Tout à coup, Maëlle se réveilla, indemne, toujours dans la chambre de Punisher. Elle entendit ce même Punisher dire à Pestilence :
- Souviens toi, il y a très longtemps, tu as perdu contre moi même et Pénétrator une partie de billard... Et selon le pari convenu, tu nous dois une faveur.
- Hum! Tu as tout à fait raison, admit tristement
Pestilence
Puis, voyant où il souhaitait en venir, il ajouta ceci :
- Cherchons donc un accord à propos de l'Elue.
Les trois démons se mirent à chuchoter tranquillement. Maëlle s'interrogeait sur ce qu'il résulterait de ce conciliabule dont elle ne comprenait pas le galimatias. Quelles allaient être leurs idiosyncrasies ?
Enfin, ils cessèrent de parler. Ils se retournèrent, chacun arborant un rictus funèbre et un regard torve.
- C'est décidé, ricana Pénétrator, nous allons te partager en trois!
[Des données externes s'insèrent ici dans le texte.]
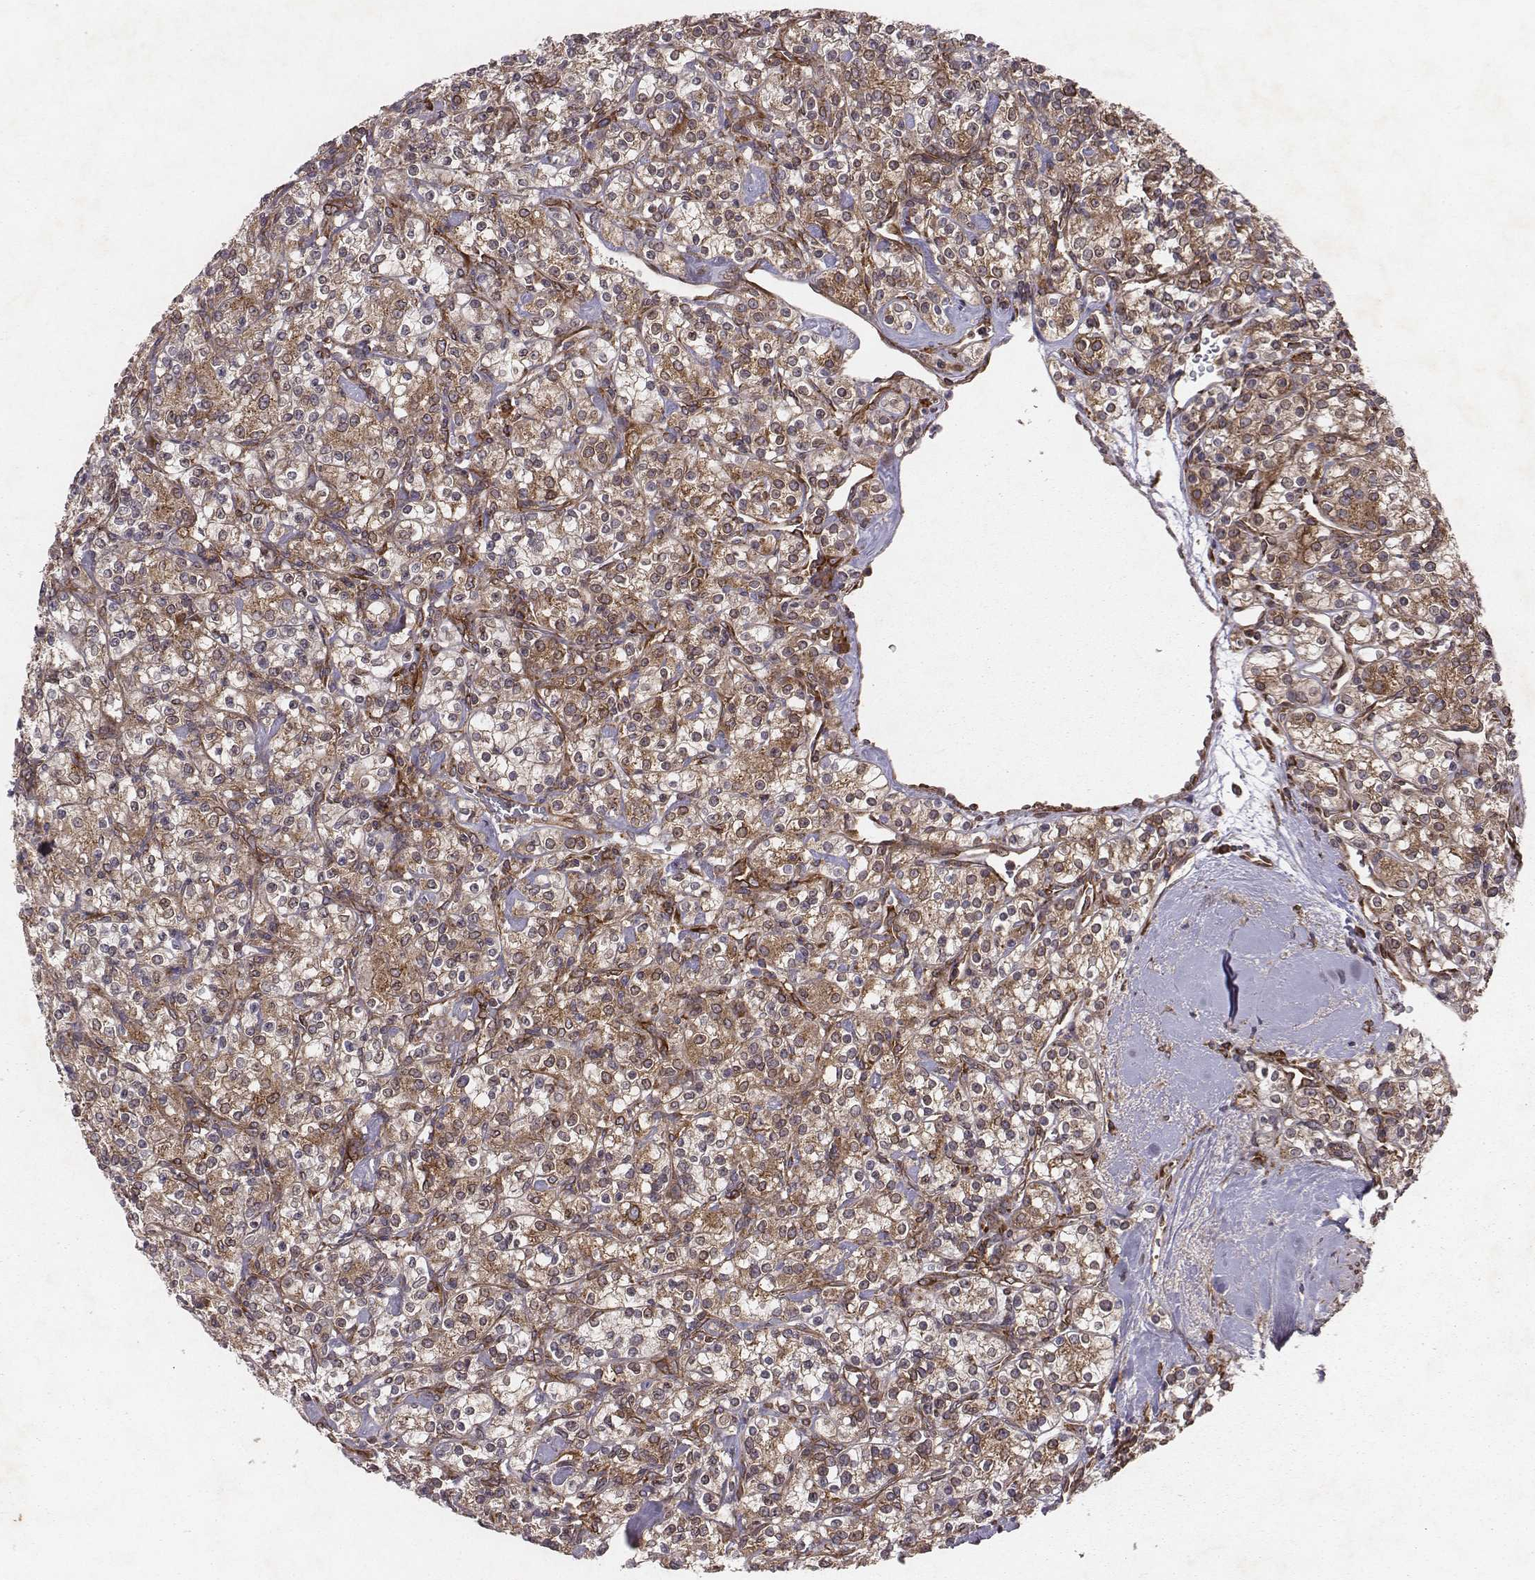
{"staining": {"intensity": "moderate", "quantity": "25%-75%", "location": "cytoplasmic/membranous"}, "tissue": "renal cancer", "cell_type": "Tumor cells", "image_type": "cancer", "snomed": [{"axis": "morphology", "description": "Adenocarcinoma, NOS"}, {"axis": "topography", "description": "Kidney"}], "caption": "Adenocarcinoma (renal) tissue demonstrates moderate cytoplasmic/membranous staining in about 25%-75% of tumor cells, visualized by immunohistochemistry. (IHC, brightfield microscopy, high magnification).", "gene": "TXLNA", "patient": {"sex": "male", "age": 77}}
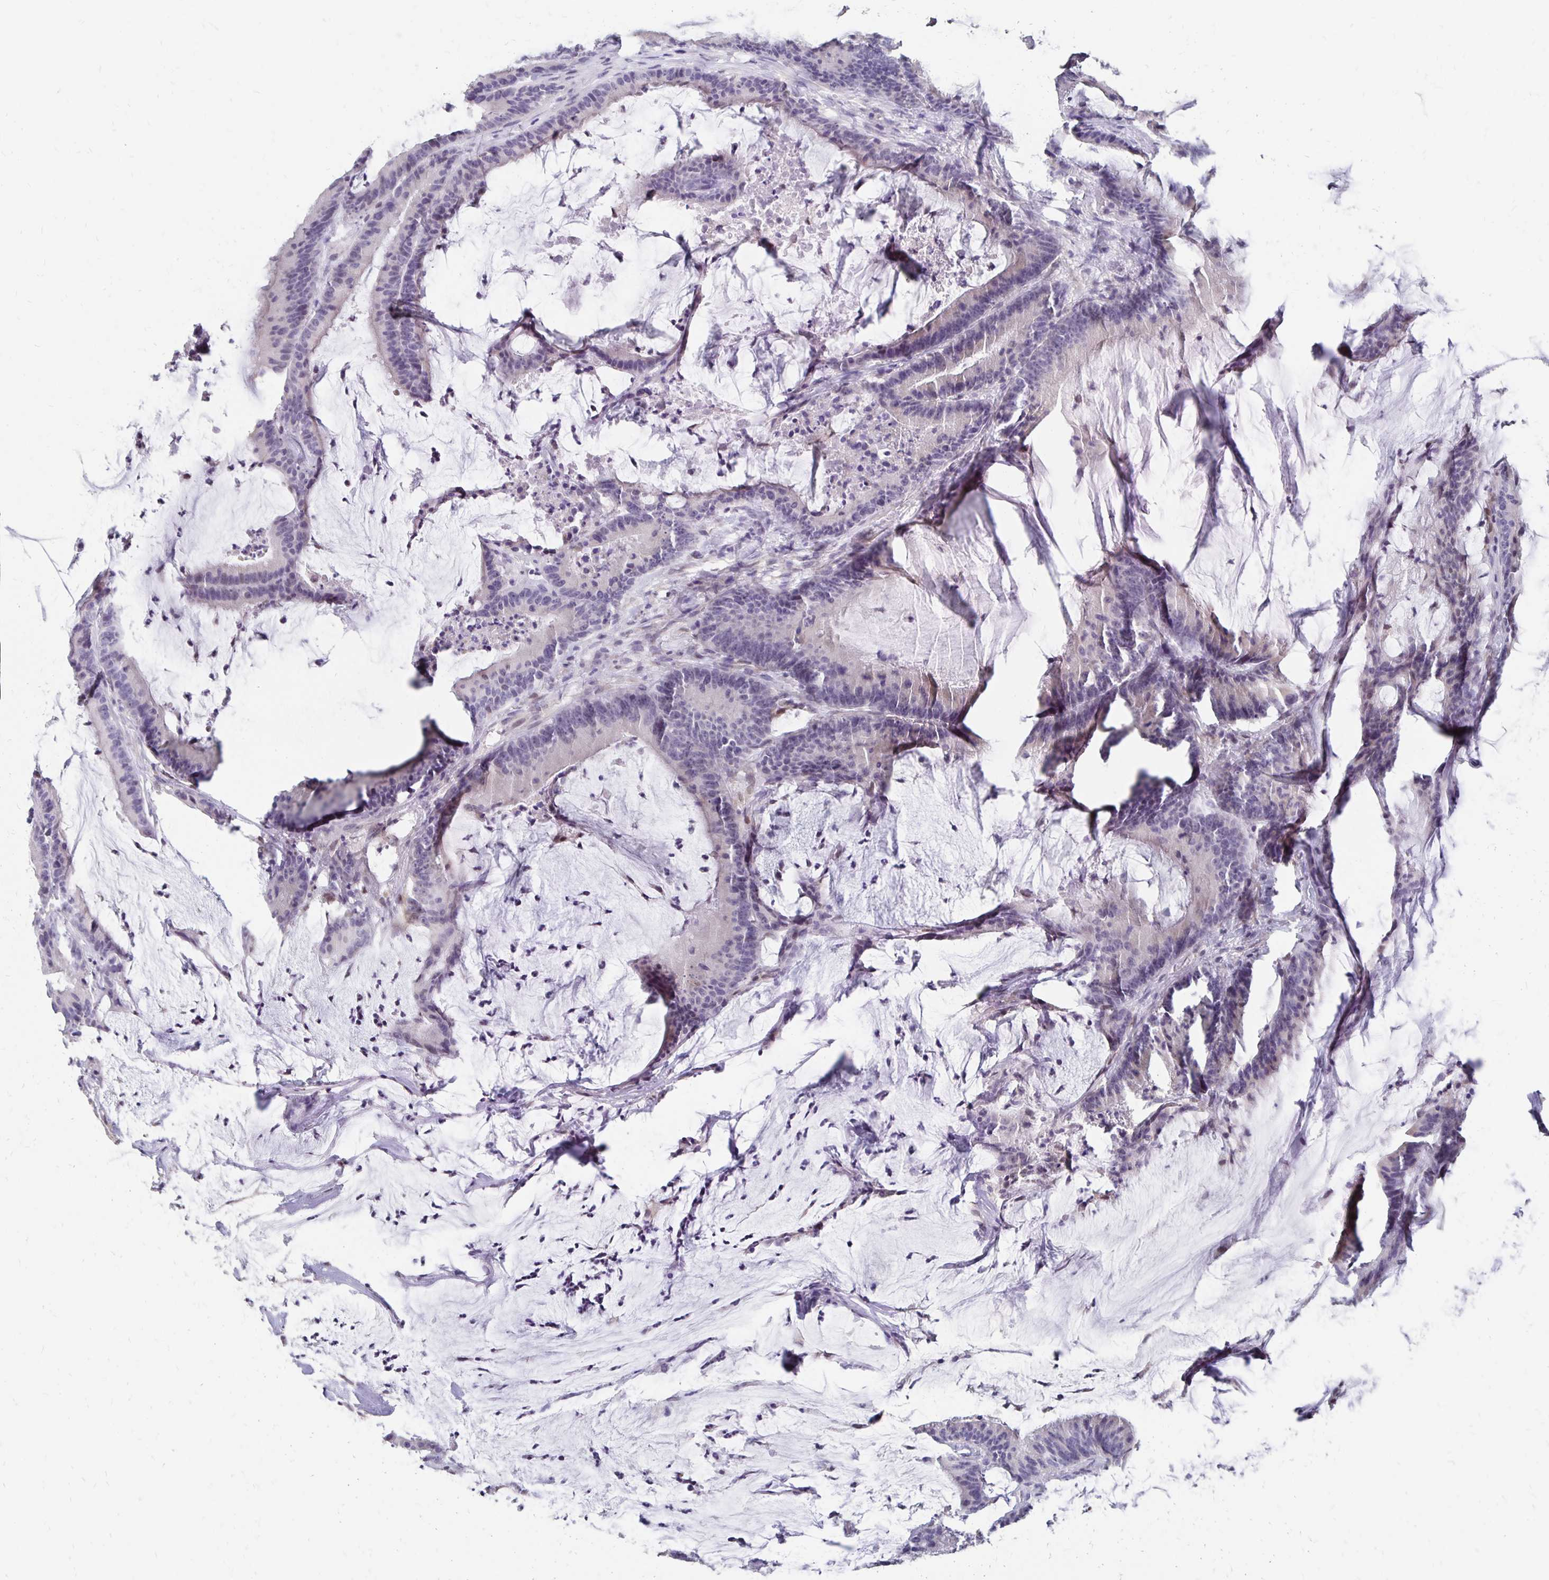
{"staining": {"intensity": "weak", "quantity": "<25%", "location": "nuclear"}, "tissue": "colorectal cancer", "cell_type": "Tumor cells", "image_type": "cancer", "snomed": [{"axis": "morphology", "description": "Adenocarcinoma, NOS"}, {"axis": "topography", "description": "Colon"}], "caption": "Immunohistochemistry photomicrograph of neoplastic tissue: colorectal cancer stained with DAB (3,3'-diaminobenzidine) shows no significant protein positivity in tumor cells.", "gene": "ATOSB", "patient": {"sex": "female", "age": 78}}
Maëlle ne put s'empêcher de déglutir. Elle comprenait qu'il n'y avait plus le moindre espoir. Elle ne pouvait que s'avouer vaincue et se résolut à accepter son châtiment. Elle prit cependant le temps de se repasser les meilleurs moments de sa vie pendant le peu de temps qu'il lui restait.
Tandis que sa vie ne tenait plus qu'à un fil, une brusque rafale de vent, à l'origine inconnue, fit irruption à l'intérieur de la pièce. Elle souleva Maëlle, la mettant à distance raisonnable de ses persécuteurs. L'instant suivant, apparut au-dessus d'eux un vortex spatio-temporel d'où s'échappèrent trois êtres mystérieux.